Предложение Т. Н. Добровольской о публикации в печати сообщений о фактах правонарушений без указаний фамилий виновников так же вряд ли приемлемо, ибо такие выступления печати почти полностью будут лишены своей мобилизующей силы. Рекомендации, даваемые Т. Н. Добровольской в анализируемой статье, по существу лишают следователя одного из эффективных средств привлечения населения к расследованию. Причем, для того чтобы быть последовательными, следовало бы запретить упоминание фамилий обвиняемых (подозреваемых) не только в печати, но и, к примеру, в выступлениях перед коллективом трудящихся, ибо по существу нет принципиальной разницы в том, каким способом было доведено до общественности имя преступника. А если так, то следователь вообще лишается почти всяких средств воздействия на активность населения по тому или иному конкретному следственному делу.
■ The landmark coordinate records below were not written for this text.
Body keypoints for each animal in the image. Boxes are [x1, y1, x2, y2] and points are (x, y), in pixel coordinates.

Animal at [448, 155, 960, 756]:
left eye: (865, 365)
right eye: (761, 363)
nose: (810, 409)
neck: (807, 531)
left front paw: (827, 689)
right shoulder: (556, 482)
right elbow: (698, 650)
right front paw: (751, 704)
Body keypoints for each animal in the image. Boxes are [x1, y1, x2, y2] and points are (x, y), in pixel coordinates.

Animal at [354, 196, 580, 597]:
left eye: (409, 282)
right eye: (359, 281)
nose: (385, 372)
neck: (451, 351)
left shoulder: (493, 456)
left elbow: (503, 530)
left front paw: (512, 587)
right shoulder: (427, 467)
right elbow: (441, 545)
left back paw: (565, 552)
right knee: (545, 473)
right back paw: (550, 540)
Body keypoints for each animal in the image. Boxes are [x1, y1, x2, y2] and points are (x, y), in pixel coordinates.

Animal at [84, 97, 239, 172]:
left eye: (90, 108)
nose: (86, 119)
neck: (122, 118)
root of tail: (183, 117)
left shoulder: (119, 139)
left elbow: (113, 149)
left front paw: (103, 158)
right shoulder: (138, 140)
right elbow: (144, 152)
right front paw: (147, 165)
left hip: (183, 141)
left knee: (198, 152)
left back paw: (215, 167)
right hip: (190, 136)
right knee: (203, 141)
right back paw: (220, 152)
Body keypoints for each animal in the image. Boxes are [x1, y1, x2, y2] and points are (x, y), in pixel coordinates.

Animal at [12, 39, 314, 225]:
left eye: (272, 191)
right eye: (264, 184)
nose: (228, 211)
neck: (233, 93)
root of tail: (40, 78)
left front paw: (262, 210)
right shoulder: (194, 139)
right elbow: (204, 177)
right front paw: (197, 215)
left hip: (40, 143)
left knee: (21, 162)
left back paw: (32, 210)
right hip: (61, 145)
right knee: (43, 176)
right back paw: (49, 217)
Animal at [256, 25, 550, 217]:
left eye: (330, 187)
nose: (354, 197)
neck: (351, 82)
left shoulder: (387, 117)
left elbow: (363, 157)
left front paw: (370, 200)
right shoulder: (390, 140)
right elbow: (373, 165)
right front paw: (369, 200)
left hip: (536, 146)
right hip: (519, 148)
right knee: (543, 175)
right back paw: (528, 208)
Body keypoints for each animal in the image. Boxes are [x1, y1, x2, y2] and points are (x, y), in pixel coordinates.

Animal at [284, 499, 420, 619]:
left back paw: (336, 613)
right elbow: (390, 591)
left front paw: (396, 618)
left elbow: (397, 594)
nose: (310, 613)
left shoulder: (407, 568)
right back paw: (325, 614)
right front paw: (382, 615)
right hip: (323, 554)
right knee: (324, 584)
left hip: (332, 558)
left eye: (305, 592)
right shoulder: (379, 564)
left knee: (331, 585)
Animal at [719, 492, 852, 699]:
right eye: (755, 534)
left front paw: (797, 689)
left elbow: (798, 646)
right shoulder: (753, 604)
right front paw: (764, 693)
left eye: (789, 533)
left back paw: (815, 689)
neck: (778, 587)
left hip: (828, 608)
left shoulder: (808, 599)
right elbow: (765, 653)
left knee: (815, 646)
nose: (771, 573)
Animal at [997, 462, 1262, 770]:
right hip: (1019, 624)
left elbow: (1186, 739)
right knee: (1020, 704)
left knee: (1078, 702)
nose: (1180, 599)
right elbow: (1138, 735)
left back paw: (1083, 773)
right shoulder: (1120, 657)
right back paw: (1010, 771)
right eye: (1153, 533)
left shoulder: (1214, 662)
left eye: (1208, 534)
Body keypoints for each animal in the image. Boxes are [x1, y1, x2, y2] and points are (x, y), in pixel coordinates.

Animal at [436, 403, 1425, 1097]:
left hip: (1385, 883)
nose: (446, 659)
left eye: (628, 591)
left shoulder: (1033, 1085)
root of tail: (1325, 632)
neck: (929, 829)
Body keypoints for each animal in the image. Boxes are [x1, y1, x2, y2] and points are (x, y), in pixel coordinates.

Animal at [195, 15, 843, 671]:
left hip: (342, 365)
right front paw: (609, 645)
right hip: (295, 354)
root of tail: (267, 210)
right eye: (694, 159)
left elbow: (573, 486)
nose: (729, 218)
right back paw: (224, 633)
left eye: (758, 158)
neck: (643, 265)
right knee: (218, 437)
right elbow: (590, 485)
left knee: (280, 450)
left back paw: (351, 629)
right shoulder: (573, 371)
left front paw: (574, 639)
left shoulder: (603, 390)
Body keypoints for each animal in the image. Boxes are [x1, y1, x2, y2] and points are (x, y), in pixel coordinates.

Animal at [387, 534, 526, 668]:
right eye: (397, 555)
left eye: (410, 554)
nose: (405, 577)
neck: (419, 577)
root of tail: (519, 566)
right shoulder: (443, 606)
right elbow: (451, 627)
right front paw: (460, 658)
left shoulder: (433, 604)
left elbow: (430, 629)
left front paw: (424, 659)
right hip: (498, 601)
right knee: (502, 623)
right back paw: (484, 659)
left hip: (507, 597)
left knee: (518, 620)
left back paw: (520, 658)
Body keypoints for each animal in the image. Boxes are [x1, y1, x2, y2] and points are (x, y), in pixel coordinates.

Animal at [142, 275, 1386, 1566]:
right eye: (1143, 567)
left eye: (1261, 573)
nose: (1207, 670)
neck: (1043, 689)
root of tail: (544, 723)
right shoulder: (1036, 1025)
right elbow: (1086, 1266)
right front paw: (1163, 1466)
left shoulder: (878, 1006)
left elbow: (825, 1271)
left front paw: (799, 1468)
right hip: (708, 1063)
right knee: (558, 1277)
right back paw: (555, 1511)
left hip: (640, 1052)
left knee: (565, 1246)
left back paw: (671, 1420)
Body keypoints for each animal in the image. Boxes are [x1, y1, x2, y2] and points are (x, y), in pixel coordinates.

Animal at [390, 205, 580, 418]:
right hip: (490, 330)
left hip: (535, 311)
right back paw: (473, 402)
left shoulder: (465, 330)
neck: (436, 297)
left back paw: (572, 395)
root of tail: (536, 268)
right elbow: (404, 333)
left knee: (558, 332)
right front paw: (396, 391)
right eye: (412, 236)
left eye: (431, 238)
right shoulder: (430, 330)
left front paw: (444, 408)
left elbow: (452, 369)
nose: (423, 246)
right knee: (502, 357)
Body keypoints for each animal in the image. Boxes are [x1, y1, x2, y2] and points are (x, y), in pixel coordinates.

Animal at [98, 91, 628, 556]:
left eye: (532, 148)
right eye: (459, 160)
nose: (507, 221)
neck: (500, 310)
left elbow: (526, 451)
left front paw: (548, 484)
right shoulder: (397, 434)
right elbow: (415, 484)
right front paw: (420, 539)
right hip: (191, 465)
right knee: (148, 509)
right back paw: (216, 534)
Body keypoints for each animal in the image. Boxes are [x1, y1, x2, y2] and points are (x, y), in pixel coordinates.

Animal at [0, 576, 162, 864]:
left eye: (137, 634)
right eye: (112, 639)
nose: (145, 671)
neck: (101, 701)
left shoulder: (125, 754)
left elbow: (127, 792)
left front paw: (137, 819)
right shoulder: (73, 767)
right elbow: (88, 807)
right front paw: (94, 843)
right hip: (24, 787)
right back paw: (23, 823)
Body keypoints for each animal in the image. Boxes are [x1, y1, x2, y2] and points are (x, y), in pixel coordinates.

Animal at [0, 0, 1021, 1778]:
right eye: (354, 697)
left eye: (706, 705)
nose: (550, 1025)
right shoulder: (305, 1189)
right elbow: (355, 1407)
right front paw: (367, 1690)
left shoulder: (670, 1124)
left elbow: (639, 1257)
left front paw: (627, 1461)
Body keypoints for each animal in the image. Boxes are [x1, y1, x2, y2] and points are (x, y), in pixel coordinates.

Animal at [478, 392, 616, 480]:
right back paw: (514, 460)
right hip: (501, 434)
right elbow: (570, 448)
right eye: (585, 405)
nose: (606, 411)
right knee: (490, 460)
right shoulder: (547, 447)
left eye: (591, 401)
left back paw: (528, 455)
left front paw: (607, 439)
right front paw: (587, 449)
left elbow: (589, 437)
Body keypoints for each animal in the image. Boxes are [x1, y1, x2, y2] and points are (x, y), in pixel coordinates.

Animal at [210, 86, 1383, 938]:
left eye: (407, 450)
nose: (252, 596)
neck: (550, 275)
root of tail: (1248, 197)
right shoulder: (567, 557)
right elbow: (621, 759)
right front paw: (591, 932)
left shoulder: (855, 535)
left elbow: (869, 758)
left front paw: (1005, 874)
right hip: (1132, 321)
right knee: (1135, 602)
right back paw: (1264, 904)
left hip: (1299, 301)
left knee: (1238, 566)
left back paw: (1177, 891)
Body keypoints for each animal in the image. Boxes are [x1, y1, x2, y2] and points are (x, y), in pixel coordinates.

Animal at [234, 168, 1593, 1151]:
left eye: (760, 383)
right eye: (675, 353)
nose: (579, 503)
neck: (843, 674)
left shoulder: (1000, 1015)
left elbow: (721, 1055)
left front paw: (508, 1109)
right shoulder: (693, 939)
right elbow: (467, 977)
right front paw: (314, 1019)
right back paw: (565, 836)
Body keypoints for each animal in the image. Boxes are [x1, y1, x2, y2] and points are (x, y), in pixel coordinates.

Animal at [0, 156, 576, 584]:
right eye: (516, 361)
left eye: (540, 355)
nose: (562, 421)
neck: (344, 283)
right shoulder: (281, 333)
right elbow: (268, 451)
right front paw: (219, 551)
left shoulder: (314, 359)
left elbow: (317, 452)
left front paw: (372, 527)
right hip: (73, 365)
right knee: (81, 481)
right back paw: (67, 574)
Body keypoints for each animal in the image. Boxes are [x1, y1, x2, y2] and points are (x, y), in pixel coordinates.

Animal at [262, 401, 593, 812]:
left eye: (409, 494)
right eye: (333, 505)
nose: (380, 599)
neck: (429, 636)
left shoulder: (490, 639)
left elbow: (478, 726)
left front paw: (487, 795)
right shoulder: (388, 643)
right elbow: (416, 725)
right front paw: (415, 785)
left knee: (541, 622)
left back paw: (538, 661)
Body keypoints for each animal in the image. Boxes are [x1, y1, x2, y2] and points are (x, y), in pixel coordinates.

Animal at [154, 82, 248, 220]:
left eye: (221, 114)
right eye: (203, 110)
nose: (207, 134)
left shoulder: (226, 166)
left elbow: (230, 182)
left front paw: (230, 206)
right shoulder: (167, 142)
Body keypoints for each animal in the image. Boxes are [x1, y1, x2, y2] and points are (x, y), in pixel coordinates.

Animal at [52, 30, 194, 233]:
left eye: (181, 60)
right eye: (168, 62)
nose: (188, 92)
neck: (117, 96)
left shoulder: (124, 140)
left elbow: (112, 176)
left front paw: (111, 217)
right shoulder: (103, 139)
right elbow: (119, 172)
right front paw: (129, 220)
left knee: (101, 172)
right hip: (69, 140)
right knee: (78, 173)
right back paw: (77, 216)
Мы никак не можем согласиться и с даваемой Т. Н. Добровольской рекомендацией предоставить право решения вопроса о публикации тех или иных сведений исключительно прокурору, надзирающему за следствием. Во-первых, такое решение вопроса находилось бы в прямом противоречии с ярко выраженными тенденциями нашего закона и практики об увеличении процессуальной самостоятельности следователя. И, во-вторых, это ослабило бы связь следователя с печатью и в результате этого с населением, вместо того чтобы усилить ее.